Instructions to follow →
Could you transcribe the records below exactly, leaving out every picture?

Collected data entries
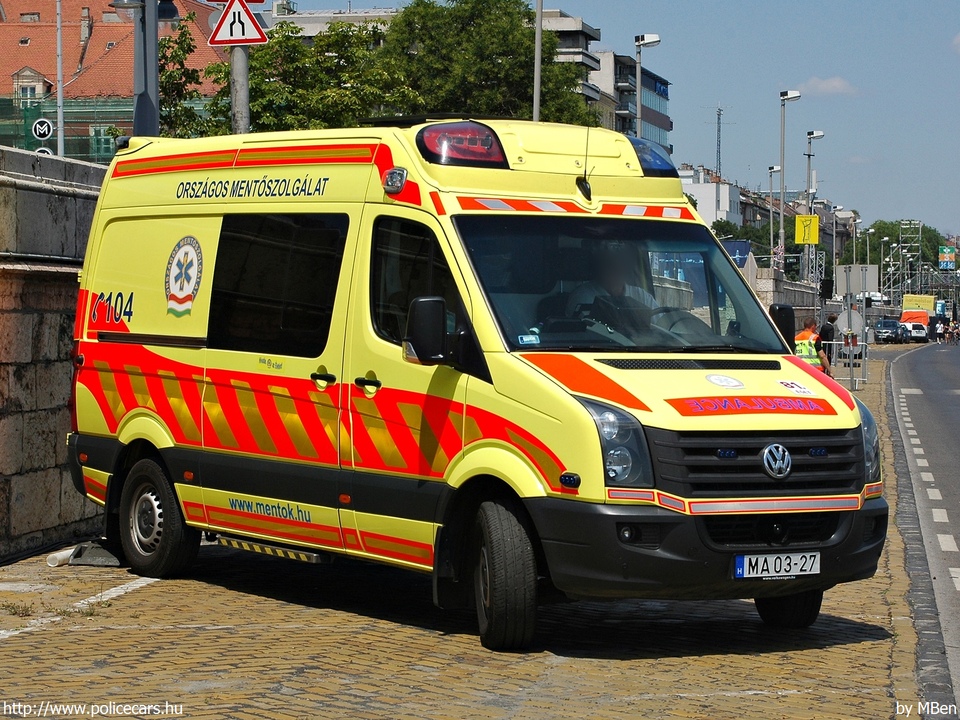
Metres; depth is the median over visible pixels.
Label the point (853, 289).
sign
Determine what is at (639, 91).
street lamp
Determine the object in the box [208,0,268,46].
warning sign
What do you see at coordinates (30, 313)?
stone wall
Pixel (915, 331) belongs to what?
white car
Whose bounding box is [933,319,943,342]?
person
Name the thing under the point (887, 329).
car
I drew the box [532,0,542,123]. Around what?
pole
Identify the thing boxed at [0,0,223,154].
building
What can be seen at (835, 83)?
cloud
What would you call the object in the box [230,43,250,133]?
sign pole
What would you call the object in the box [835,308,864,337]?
round sign
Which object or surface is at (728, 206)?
white building
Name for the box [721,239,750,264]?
blue sign
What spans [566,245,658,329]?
man
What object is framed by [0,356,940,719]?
pavement
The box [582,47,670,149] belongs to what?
apartment building
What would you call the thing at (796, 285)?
stone wall
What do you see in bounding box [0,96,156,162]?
green fence
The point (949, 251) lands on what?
billboard
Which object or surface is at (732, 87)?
sky
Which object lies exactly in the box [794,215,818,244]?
yellow sign
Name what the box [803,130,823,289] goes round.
street lamp
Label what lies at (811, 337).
person
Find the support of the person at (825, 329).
on the pavement at (859, 646)
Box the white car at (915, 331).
[901,320,928,342]
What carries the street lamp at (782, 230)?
on the ground
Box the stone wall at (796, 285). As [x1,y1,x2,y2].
[747,264,825,331]
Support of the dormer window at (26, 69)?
in the building at (26, 27)
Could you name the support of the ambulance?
on the pavement at (859, 646)
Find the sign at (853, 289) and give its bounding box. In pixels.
[834,263,879,297]
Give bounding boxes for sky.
[249,0,959,230]
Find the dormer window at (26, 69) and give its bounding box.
[11,66,48,100]
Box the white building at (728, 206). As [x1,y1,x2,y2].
[678,164,741,227]
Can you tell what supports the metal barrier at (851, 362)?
on the pavement at (859, 646)
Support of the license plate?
attached to the ambulance
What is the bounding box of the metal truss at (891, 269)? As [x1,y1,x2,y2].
[878,220,924,301]
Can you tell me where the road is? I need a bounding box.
[880,340,959,712]
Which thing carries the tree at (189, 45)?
on the ground
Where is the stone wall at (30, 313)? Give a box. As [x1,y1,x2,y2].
[0,143,108,560]
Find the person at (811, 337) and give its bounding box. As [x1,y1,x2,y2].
[793,318,829,373]
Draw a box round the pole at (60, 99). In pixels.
[55,0,64,156]
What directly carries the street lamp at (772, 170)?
on the ground
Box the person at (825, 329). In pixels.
[819,313,837,371]
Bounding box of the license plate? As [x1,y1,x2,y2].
[733,551,820,579]
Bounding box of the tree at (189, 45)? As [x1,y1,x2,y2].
[157,9,216,138]
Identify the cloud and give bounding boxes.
[797,76,858,96]
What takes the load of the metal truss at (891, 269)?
on the ground
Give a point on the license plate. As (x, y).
(774, 559)
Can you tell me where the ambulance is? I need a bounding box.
[64,116,883,652]
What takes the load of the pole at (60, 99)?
on the ground
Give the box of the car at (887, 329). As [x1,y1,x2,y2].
[873,318,906,343]
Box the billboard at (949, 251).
[939,246,956,269]
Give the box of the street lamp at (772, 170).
[766,166,780,265]
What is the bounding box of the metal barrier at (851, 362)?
[824,337,867,387]
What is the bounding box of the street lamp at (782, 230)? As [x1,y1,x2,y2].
[777,90,800,275]
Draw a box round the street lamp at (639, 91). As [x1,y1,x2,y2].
[633,33,660,139]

Written solution →
Metres; depth is the median over visible pixels.
Label the point (853, 289).
sign
Determine what is at (639, 91).
street lamp
Determine the object in the box [208,0,268,46].
warning sign
What do you see at coordinates (30, 313)?
stone wall
Pixel (915, 331) belongs to what?
white car
Whose bounding box is [933,319,943,342]?
person
Name the thing under the point (887, 329).
car
I drew the box [532,0,542,123]. Around what?
pole
Identify the thing boxed at [0,0,223,154].
building
What can be seen at (835, 83)?
cloud
What would you call the object in the box [230,43,250,133]?
sign pole
What would you call the object in the box [835,308,864,337]?
round sign
Which object or surface is at (728, 206)?
white building
Name for the box [721,239,750,264]?
blue sign
What spans [566,245,658,329]?
man
What object is framed by [0,356,940,719]?
pavement
The box [582,47,670,149] belongs to what?
apartment building
What would you call the thing at (796, 285)?
stone wall
What do you see in bounding box [0,96,156,162]?
green fence
The point (949, 251) lands on what?
billboard
Which object or surface is at (732, 87)?
sky
Which object lies exactly in the box [794,215,818,244]?
yellow sign
Name what the box [803,130,823,289] goes round.
street lamp
Label what lies at (811, 337).
person
Find the support of the person at (825, 329).
on the pavement at (859, 646)
Box the white car at (915, 331).
[901,320,928,342]
What carries the street lamp at (782, 230)?
on the ground
Box the stone wall at (796, 285). As [x1,y1,x2,y2].
[747,264,825,331]
Support of the dormer window at (26, 69)?
in the building at (26, 27)
Could you name the support of the ambulance?
on the pavement at (859, 646)
Find the sign at (853, 289) and give its bounding box. In pixels.
[834,263,879,297]
Give bounding boxes for sky.
[249,0,959,230]
Find the dormer window at (26, 69) and give its bounding box.
[11,66,48,100]
Box the white building at (728, 206). As [x1,y1,x2,y2].
[678,164,741,227]
Can you tell what supports the metal barrier at (851, 362)?
on the pavement at (859, 646)
Support of the license plate?
attached to the ambulance
What is the bounding box of the metal truss at (891, 269)? As [x1,y1,x2,y2].
[878,220,924,301]
Can you tell me where the road is? I need a bounding box.
[880,340,959,712]
Which thing carries the tree at (189, 45)?
on the ground
Where is the stone wall at (30, 313)? Give a box. As [x1,y1,x2,y2].
[0,143,108,560]
Find the person at (811, 337) and give its bounding box. As [x1,y1,x2,y2].
[793,318,829,373]
Draw a box round the pole at (60, 99). In pixels.
[55,0,64,156]
What directly carries the street lamp at (772, 170)?
on the ground
Box the person at (825, 329). In pixels.
[819,313,837,371]
Bounding box of the license plate? As [x1,y1,x2,y2].
[733,551,820,579]
Bounding box of the tree at (189, 45)? As [x1,y1,x2,y2].
[157,9,216,138]
Identify the cloud and give bounding boxes.
[797,76,858,96]
What takes the load of the metal truss at (891, 269)?
on the ground
Give a point on the license plate. As (x, y).
(774, 559)
Can you tell me where the ambulance is? I need a bounding box.
[64,116,883,652]
What takes the load of the pole at (60, 99)?
on the ground
Give the box of the car at (887, 329). As [x1,y1,x2,y2].
[873,318,906,343]
Box the billboard at (949, 251).
[939,246,956,269]
Give the box of the street lamp at (772, 170).
[766,166,780,265]
What is the bounding box of the metal barrier at (851, 362)?
[824,337,867,387]
What is the bounding box of the street lamp at (782, 230)? As [x1,y1,x2,y2].
[777,90,800,275]
Draw a box round the street lamp at (639, 91). As [x1,y1,x2,y2].
[633,33,660,139]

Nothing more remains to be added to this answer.